"
"Be you wanting to hang yourself before the trial then?" said the
constable, trying to make a joke of it.
"I couldn't do that," said Johnnie, simply, "seeing my hands be fast and
you'd be standing by."
"No, no, Johnnie, 'tis nought but just foolishness. What do you say,
Daddy?"
The old man turned round with a look of sudden rage in his grey face
which startled Lampard; but he said nothing, he only opened and shut his
mouth two or three times without a sound.
Meanwhile the pony had been going slower and slower for the last thirty
or forty yards, and now when they were abreast of the tree stood still.
"What be stopping for?" cried Lampard. "Get on--get on, or we'll never
get to Salisbury this day."
Then at length old Blaskett found a voice.
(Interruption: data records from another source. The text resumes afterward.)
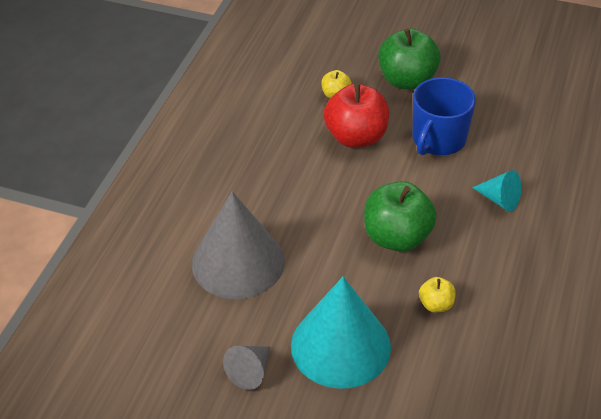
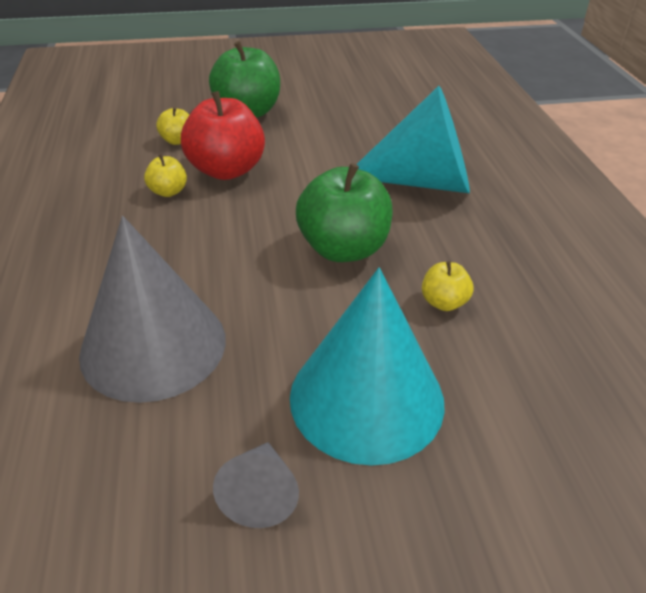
camera: 30 degrees left, 5 degrees down
blue mug [412,77,476,155] -> none
turquoise cone [472,170,521,211] -> turquoise cone [357,86,470,193], size x2.17
none -> yellow apple [144,154,187,197]

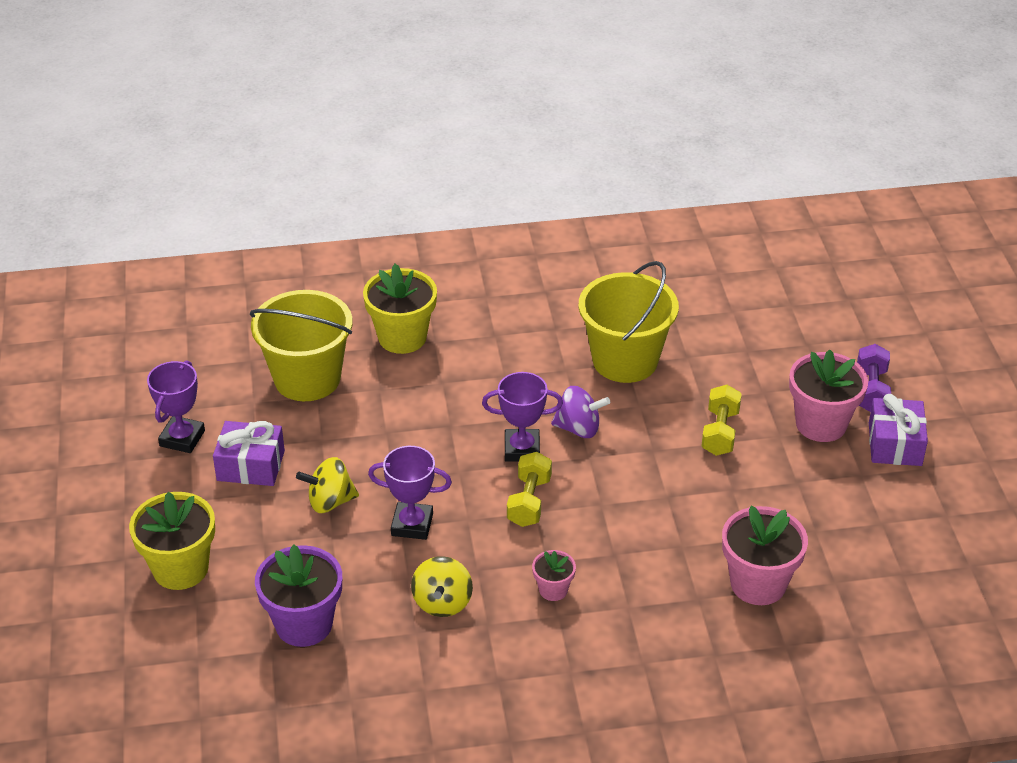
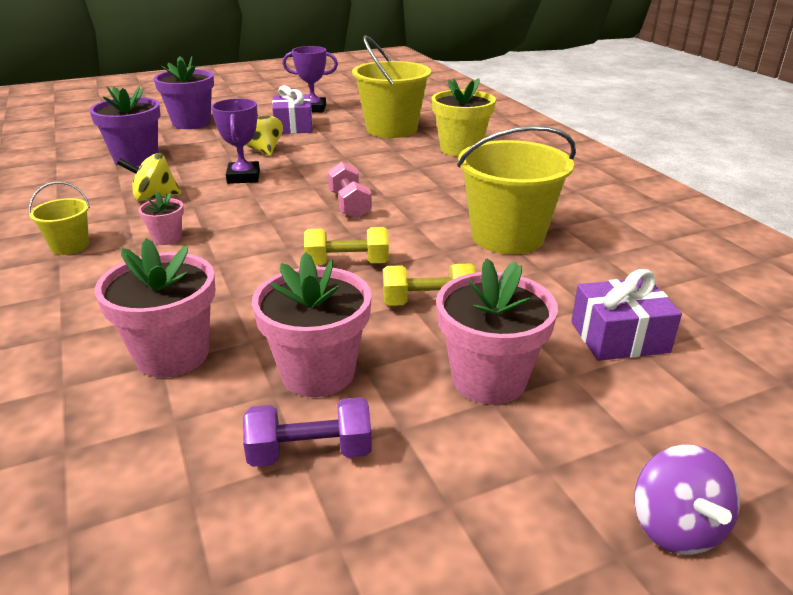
camera: 75 degrees right, 10 degrees down
yellow flower pot [129,492,215,590] -> purple flower pot [154,56,214,129]
purple trophy [482,372,563,461] -> pink dumbbell [328,162,372,219]
yellow dumbbell [507,452,552,527] -> yellow dumbbell moved to [304,227,389,265]
purple spinning top [551,386,610,438] -> purple spinning top moved to [634,445,740,555]
purple dumbbell [857,344,891,412] -> purple dumbbell moved to [243,397,372,467]
purple gift [869,394,928,466] -> purple gift moved to [571,269,682,361]
none -> yellow bucket [29,182,90,255]
none -> pink flower pot [252,252,371,397]

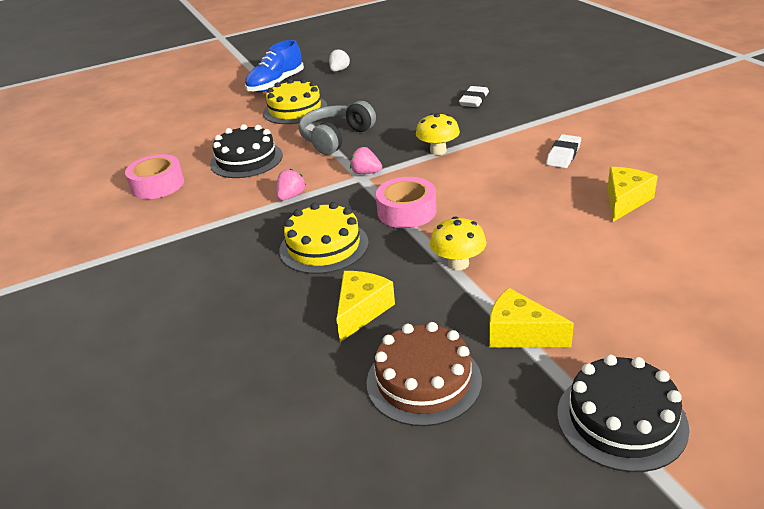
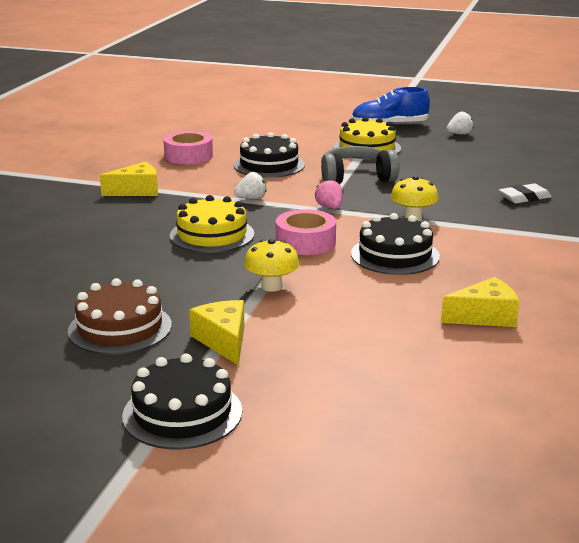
camera: 40 degrees right, 10 degrees down
pink strawberry [276,169,306,201] -> white strawberry [234,172,266,199]
yellow cheese [336,271,395,342] -> yellow cheese moved to [100,162,158,196]
white eraser [546,134,581,168] -> none
none -> black cake [351,213,440,275]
"Does thee know what thee's saying, Master Lampard, or be thee a
stranger in this parish?"
"What d'ye mean, Daddy? I be no stranger; I've a-known this parish and
known 'ee these nine years."
"Thee asked why I stopped when 'twas the pony stopped, knowing where
we'd got to. But thee's not born here or thee'd a-known what a hoss
knows. An' since 'ee asks what I says, I say this, 'twill not hurt 'ee
to let Johnnie Budd stand one minute by the tree.